- Credibility:
CHICAGO — A decision on the future of cash bail in Illinois will have to wait until at least the spring.
A part of the SAFE-T Act that would have eliminated cash bail in Illinois is on hold amid a legal battle that’s gone all the way to the Illinois Supreme Court. Now, the court has scheduled arguments in the case for March.
The act was set to go into effect Jan. 1, but a downstate judge deemed its pretrial release provision unconstitutional on Dec. 28, siding with various sheriffs and prosecutors who had sued to block that part of the law. They argued the law violated separation of powers by weighing in on the judicatory process.

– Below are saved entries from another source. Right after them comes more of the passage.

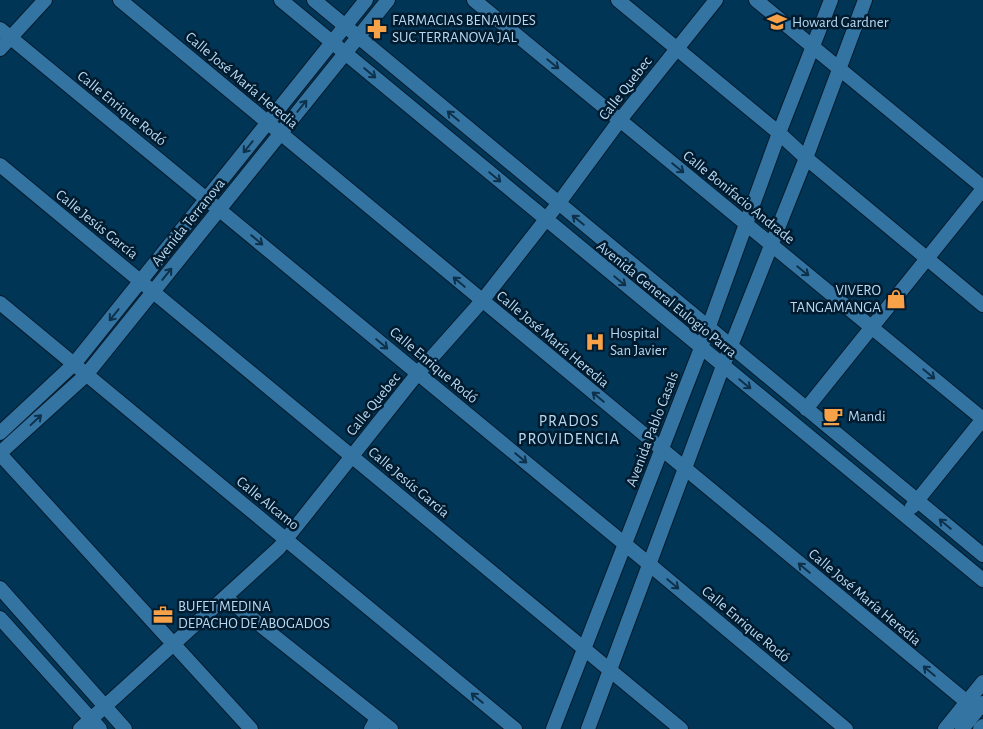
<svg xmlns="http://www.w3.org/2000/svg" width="983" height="729" viewBox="0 0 983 729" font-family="'Alegreya Sans',sans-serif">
<rect width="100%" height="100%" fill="#003556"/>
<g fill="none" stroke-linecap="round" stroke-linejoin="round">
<defs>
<path id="minor" d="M120 0 967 702
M281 0 983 580
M314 0 983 555
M474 0 983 419
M618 0 779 133 806 158 983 305
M756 0 983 187
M0 29 649 564 846 729
M0 49 45 0
M0 165 681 729
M0 303 515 729
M806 409 983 189
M0 433 74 364 366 0
M0 453 86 375 388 0
M0 454 251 729
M912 507 983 419
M0 588 125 729
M225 597 391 729
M0 618 100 729
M80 729 279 548 418 373 482 301 558 204 620 120 716 0
M371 729 377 718
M553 729 701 348 779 133 831 0
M588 729 723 366 806 158 865 0
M945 729 983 682
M962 729 983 703
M980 729 983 726"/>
</defs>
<!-- minor casing -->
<use href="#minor" stroke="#071b2a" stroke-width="16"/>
<!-- minor -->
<use href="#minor" stroke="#3374a3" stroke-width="14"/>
</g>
<!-- one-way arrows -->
<defs><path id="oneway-shaft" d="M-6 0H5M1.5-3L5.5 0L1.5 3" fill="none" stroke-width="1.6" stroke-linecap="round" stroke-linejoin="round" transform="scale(1.25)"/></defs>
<g stroke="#0e314b">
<use href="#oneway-shaft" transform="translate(553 64) rotate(39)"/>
<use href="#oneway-shaft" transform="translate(370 73) rotate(40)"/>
<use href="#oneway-shaft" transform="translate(302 106) rotate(-51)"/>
<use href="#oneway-shaft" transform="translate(453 116) rotate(-140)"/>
<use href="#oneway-shaft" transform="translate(248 147) rotate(129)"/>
<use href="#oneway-shaft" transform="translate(678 168) rotate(39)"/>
<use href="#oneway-shaft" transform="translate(495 177) rotate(40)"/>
<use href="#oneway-shaft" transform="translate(578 220) rotate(-141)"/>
<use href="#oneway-shaft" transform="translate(257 240) rotate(40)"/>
<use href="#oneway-shaft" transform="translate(803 271) rotate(39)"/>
<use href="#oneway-shaft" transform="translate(167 274) rotate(-51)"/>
<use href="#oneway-shaft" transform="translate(620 281) rotate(39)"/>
<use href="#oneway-shaft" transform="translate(459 282) rotate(-140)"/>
<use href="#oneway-shaft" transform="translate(114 315) rotate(129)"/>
<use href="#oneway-shaft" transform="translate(382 344) rotate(40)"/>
<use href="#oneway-shaft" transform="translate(929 374) rotate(40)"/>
<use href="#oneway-shaft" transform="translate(745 384) rotate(39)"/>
<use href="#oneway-shaft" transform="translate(598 397) rotate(-140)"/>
<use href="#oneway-shaft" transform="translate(36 420) rotate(-43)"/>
<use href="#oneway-shaft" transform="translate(521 458) rotate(40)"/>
<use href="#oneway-shaft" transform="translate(945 524) rotate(-140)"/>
<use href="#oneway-shaft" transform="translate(804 568) rotate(-140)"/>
<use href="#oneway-shaft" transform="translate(673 584) rotate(40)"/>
<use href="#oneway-shaft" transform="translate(929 671) rotate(-140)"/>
<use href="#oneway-shaft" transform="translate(477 698) rotate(-140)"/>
</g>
<!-- icons -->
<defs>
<symbol id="school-bare" viewBox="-9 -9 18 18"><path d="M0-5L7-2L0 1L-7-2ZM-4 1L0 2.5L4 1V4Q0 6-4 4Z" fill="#f7a149" stroke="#011b2e" stroke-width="2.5" paint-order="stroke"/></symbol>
<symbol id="pharmacy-bare" viewBox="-9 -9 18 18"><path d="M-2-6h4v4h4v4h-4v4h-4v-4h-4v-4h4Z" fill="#f7a149" stroke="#011b2e" stroke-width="2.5" paint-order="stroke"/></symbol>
<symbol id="shop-bare" viewBox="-9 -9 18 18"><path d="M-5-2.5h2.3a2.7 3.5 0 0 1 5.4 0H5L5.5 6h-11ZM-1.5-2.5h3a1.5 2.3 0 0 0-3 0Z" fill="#f7a149" stroke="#011b2e" stroke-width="2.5" paint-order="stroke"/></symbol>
<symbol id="hospital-bare" viewBox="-9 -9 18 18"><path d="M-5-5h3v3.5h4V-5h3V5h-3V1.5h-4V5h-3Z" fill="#f7a149" stroke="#011b2e" stroke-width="2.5" paint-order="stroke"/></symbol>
<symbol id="cafe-bare" viewBox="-9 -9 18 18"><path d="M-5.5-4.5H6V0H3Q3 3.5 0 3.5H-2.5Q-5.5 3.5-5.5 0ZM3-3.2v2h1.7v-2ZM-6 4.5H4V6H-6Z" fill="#f7a149" stroke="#011b2e" stroke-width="2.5" paint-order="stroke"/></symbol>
<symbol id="office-bare" viewBox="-9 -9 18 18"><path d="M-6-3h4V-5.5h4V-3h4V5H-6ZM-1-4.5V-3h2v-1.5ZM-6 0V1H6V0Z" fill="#f7a149" stroke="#011b2e" stroke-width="2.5" paint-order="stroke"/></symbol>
</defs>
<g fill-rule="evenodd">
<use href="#school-bare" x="763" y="8" width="28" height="28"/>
<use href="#pharmacy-bare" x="363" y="15" width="28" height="28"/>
<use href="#shop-bare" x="882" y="285" width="28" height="28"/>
<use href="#hospital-bare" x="581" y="328" width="28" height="28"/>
<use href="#cafe-bare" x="819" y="402" width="28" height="28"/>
<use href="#office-bare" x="149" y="601" width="28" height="28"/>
</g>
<g text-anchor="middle" stroke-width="5" stroke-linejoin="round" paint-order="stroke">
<!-- poi labels -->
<g font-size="15" fill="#b8d7f1" stroke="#011b2e" text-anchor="start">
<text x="392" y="25">FARMACIAS BENAVIDES<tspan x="392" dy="17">SUC TERRANOVA JAL</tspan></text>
<text x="792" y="27">Howard Gardner</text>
<text x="881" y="295" text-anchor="end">VIVERO<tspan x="881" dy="17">TANGAMANGA</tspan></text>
<text x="610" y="338">Hospital<tspan x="610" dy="17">San Javier</tspan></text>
<text x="848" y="421">Mandi</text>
<text x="178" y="611">BUFET MEDINA<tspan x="178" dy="17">DEPACHO DE ABOGADOS</tspan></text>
</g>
<!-- street labels -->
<g font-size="15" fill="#b8d7f1" stroke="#011b2e">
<text transform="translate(242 80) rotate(40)" y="5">Calle José María Heredia</text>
<text transform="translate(625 88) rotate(-52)" y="5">Calle Quebec</text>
<text transform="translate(122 108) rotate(39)" y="5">Calle Enrique Rodó</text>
<text transform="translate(739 197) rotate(39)" y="5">Calle Bonifacio Andrade</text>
<text transform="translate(188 222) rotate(-51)" y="5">Avenida Terranova</text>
<text transform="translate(97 224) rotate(39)" y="5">Calle Jesús García</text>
<text transform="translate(667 299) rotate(39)" y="5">Avenida General Eulogio Parra</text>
<text transform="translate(553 339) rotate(40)" y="5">Calle José María Heredia</text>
<text transform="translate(434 365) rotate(40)" y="5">Calle Enrique Rodó</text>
<text transform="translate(373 404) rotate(-51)" y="5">Calle Quebec</text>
<text transform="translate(652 429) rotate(-69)" y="5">Avenida Pablo Casals</text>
<text transform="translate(409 482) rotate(40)" y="5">Calle Jesús García</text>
<text transform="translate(268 503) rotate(39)" y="5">Calle Alcamo</text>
<text transform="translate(865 597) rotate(40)" y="5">Calle José María Heredia</text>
<text transform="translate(746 624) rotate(40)" y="5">Calle Enrique Rodó</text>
</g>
<!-- neighbourhood labels -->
<g font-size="16" letter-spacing="1" fill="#b8d7f1" stroke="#011b2e">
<text x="569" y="426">PRADOS<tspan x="569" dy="18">PROVIDENCIA</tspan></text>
</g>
</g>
</svg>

State Attorney General Kwame Raoul appealed that decision to the state’s Supreme Court last week.
In the meantime, that provision of the law is not in force. The Supreme Court OK’d an emergency motion to maintain cash bail across the state “to maintain consistent pretrial procedures” while the law was debated in court.

Advocates are still hopeful cash bail will ultimately end statewide, Gov. JB Pritzker said.
“There is common and comfortable belief that this is constitutional,” Pritzker said at a news conference last week. “I’m disappointed there is a delay in the implementation. …. Someone who’s wealthier shouldn’t just be able to buy their way out of jail when they commit a violent crime.”
Despite widespread misinformation on social media, the SAFE-T Act does not mean jails would empty out or judges would lose their authority to detain someone who poses a danger. It removes cash bail as a standard in pretrial procedures.
Advocates for the Safe-T Act say eliminating cash bail would be more equitable for people — particularly those who are low-income or are from disproportionally policed communities — who have not been convicted of crimes but remain in prison because they can’t afford bail.
Illinois would be the first state to completely eliminate cash bail. New Jersey mostly scrapped cash bail in 2017, acknowledging its court system had long discriminated against the poor.